Methodology concerns

  1. 1

    The trial was terminated early for harm.

    Why it mattersEarly stopping for harm limits long-term precision and makes the exact magnitude uncertain, but it does not erase the safety signal [Bassler et al. 2010].

    ImpactThe direction is clinically important; the exact long-term benefit–harm magnitude is less certain.

  2. 2

    The composite endpoint masks divergent component effects — fewer MIs but more deaths.

    Why it mattersThe components move in opposite directions, so the composite alone is misleading.

    ImpactA neutral composite should not be read as neutral clinical value when mortality and severe hypoglycemia move toward harm.

  3. 3

    Arm-specific absolute event rates are missing.

    Why it mattersThe abstract reports only the HR, not event rates [Nuovo et al. 2002].

    ImpactARR / NNT cannot be reconstructed and the relative HR is hard to read clinically without absolute context.

  4. 4

    No baseline rate for severe hypoglycemia.

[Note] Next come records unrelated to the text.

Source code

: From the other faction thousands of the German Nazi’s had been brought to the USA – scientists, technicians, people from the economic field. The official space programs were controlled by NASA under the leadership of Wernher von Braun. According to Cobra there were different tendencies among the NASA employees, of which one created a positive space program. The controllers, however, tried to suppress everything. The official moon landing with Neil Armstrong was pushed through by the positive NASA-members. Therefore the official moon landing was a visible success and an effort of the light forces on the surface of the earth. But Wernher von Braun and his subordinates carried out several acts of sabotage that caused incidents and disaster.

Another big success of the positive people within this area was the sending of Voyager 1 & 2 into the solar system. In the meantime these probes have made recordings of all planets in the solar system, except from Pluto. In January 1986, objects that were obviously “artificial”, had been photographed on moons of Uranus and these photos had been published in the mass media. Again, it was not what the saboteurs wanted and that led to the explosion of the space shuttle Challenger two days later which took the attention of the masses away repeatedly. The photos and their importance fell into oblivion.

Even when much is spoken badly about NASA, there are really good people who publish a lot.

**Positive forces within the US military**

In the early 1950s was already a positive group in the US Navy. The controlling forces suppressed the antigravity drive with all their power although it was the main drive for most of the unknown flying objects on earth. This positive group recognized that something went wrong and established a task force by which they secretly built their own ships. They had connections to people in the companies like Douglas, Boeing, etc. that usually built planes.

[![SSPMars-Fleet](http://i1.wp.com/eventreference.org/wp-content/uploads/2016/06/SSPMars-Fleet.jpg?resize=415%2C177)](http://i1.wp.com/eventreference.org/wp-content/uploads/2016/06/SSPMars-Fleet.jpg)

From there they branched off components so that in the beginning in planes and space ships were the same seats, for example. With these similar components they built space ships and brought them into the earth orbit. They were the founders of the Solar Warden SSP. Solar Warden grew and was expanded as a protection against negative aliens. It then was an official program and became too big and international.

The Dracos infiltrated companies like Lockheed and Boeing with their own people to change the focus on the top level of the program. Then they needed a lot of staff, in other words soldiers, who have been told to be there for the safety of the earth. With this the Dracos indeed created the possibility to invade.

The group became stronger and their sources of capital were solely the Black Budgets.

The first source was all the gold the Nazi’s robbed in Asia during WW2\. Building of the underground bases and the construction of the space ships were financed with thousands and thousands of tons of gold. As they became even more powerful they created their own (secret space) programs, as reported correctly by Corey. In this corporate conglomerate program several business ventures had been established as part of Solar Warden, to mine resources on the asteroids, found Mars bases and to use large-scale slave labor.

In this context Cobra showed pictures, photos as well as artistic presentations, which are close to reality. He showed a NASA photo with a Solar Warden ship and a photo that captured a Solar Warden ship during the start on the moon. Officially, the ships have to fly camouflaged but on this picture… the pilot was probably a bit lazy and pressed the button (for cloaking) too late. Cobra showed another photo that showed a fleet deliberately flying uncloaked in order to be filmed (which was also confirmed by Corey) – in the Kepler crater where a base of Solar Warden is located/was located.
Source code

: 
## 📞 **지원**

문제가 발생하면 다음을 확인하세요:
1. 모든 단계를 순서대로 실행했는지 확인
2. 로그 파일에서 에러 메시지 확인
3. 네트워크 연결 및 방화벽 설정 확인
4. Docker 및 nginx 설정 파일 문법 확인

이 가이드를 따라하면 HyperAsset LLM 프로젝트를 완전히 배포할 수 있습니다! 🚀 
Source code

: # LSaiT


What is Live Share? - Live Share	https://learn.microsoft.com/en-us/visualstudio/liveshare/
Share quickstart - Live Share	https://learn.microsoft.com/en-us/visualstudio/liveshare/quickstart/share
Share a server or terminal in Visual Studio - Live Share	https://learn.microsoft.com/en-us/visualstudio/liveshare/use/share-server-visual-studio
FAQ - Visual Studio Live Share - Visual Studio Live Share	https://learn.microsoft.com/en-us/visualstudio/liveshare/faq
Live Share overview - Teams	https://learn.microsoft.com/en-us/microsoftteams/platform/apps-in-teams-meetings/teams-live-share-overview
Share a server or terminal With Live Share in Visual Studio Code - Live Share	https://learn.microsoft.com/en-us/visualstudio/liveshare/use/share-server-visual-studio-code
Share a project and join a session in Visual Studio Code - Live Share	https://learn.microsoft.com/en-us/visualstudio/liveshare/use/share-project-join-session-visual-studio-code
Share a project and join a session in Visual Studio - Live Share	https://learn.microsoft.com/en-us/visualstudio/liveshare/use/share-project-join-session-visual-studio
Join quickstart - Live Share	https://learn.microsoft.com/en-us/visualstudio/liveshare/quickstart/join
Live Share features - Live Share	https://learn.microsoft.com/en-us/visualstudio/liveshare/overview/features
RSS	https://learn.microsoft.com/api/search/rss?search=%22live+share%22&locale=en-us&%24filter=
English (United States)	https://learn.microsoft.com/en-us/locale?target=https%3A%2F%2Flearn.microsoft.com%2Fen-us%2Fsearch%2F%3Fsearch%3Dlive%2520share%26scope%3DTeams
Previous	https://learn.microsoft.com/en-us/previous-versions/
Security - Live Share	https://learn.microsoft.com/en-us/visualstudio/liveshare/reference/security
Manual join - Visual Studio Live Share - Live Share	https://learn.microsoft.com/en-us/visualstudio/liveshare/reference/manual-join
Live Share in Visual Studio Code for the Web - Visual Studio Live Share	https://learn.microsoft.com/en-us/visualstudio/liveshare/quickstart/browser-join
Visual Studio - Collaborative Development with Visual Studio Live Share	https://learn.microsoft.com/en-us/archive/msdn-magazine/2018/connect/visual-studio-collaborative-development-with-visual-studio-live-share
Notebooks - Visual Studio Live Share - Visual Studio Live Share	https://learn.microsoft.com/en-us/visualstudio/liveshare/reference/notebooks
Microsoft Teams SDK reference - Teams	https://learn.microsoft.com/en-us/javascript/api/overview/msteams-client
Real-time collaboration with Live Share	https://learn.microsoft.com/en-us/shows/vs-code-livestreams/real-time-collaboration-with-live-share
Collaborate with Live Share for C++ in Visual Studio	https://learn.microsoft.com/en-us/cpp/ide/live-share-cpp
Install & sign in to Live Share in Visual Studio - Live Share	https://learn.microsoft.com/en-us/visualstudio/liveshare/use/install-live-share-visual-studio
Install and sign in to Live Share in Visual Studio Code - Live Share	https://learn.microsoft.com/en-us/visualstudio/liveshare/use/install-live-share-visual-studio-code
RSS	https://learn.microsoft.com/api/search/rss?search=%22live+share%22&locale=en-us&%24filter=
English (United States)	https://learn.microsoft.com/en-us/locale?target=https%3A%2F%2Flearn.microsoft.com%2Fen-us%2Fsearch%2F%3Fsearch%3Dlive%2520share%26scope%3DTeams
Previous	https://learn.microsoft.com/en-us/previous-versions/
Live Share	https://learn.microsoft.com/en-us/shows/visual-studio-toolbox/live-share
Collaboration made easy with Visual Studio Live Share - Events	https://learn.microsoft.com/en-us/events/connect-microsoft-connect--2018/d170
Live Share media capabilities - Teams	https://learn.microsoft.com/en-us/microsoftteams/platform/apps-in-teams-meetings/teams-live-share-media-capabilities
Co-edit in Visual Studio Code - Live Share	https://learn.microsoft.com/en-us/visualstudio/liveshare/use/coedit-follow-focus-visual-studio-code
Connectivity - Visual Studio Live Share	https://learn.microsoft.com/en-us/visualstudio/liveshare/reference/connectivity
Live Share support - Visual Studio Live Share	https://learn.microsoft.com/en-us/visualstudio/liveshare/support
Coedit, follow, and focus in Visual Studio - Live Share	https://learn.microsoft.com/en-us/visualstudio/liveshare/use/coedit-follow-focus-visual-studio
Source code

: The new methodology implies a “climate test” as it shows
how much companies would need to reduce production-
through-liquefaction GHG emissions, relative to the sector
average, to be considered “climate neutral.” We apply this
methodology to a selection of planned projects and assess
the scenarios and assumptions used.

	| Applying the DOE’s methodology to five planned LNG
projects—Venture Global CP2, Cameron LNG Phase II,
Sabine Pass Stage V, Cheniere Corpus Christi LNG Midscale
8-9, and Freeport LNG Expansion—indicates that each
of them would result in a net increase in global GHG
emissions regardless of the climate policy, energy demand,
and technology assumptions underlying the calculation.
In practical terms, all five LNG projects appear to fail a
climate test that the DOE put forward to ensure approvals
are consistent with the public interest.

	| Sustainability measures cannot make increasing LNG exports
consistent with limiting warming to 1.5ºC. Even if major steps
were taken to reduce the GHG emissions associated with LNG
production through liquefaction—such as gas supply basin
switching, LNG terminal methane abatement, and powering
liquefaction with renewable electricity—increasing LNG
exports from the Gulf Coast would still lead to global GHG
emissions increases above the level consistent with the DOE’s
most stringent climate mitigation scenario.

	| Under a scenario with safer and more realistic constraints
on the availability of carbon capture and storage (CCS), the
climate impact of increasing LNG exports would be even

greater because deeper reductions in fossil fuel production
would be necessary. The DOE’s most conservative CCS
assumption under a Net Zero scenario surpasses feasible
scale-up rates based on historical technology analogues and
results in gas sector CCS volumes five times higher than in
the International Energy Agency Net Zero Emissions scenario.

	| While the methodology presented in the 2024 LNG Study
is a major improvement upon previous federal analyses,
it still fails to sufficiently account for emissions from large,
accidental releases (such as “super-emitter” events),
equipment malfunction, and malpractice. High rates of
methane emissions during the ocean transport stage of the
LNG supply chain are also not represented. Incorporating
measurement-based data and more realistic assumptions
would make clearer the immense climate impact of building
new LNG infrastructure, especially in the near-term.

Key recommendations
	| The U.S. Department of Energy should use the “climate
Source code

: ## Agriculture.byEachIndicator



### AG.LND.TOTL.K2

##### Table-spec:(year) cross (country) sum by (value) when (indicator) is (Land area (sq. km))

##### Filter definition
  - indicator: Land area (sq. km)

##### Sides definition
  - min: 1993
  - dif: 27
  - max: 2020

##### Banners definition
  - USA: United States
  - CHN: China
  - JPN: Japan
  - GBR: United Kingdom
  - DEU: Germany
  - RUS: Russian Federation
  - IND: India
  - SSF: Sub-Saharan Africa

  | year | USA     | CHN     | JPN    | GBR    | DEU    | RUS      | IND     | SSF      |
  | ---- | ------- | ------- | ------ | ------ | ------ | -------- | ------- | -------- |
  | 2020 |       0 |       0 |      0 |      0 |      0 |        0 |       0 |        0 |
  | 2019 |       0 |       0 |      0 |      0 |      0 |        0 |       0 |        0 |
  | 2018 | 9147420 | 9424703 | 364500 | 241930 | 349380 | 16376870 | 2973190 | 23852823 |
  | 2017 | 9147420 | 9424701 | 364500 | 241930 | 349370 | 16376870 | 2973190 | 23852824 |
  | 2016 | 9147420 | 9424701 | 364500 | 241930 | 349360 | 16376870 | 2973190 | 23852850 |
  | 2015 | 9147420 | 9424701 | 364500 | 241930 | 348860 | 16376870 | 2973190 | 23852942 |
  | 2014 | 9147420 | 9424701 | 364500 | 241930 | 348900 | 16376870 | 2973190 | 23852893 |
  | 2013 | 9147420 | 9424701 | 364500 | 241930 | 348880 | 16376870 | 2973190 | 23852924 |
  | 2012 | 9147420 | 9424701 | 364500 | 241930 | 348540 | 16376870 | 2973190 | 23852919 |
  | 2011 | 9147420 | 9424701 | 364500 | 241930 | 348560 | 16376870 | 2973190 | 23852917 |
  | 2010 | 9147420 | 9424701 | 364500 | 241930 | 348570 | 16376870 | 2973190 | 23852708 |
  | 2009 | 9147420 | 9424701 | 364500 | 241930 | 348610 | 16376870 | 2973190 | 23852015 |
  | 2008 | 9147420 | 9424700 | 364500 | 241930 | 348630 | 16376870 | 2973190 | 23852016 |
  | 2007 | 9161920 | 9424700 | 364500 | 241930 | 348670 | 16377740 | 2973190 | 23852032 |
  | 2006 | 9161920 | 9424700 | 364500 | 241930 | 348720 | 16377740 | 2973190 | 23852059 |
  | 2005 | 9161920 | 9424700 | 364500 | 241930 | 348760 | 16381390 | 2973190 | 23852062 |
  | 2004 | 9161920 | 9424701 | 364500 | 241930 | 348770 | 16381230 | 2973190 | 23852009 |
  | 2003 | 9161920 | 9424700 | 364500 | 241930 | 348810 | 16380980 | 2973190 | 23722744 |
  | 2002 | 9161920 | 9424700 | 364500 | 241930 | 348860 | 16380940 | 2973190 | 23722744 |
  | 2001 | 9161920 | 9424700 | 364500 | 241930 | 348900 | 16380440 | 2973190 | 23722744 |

    Why it mattersThe “~3×” is relative, with no absolute denominator.

    ImpactNNH cannot be computed — yet this is the most decision-relevant safety endpoint.

  5. 5

    Causal inference is limited at abstract level.

    Why it mattersThere is no mediation analysis for hypoglycemia → mortality.

    Impact“Intensive lowering causes death” is a hypothesis, not an established causal chain.

Benefit – harm tradeoff

Benefit

Nonfatal MI reduced (the only component favoring intensive therapy).

Harm

All-cause and CV mortality increased; ~3× severe hypoglycemia (a plausible mediator of the excess deaths).

Net clinical value

Negative in this phenotype — the MI benefit is offset and outweighed by mortality and hypoglycemia harm.

Why downgraded (GRADE)

Start: High (RCT)
−1 Risk of Bias (early termination)
Stopping early for harm distorts effect-size estimates [Bassler et al. 2010]. The mortality CI is fragile (lower bound 1.01) but still excludes the null, so it is not counted as a second downgrade [Guyatt et al. 2008].
Primary outcome (all-cause mortality) · evidence quality: Moderate → appraisal confidence: B

Citations & references

In the full report every threshold judgment carries an inline [Author Year] citation. Sources for this example:

  • Bassler D et al. (2010). Stopping randomized trials early for benefit. JAMA; 303(12):1180–7.
  • Guyatt GH et al. (2008). GRADE: rating quality of evidence. BMJ; 336(7650):924–6.
  • Nuovo J et al. (2002). Reporting NNT and ARR in RCTs. JAMA; 287(21):2813–4.
  • Walsh M et al. (2014). RCT results are frequently fragile: a Fragility Index. J Clin Epidemiol; 67(6):622–8.
  • Schulz KF & Grimes DA. (2002). Sample size slippages in RCTs. Lancet; 359(9308):781–5.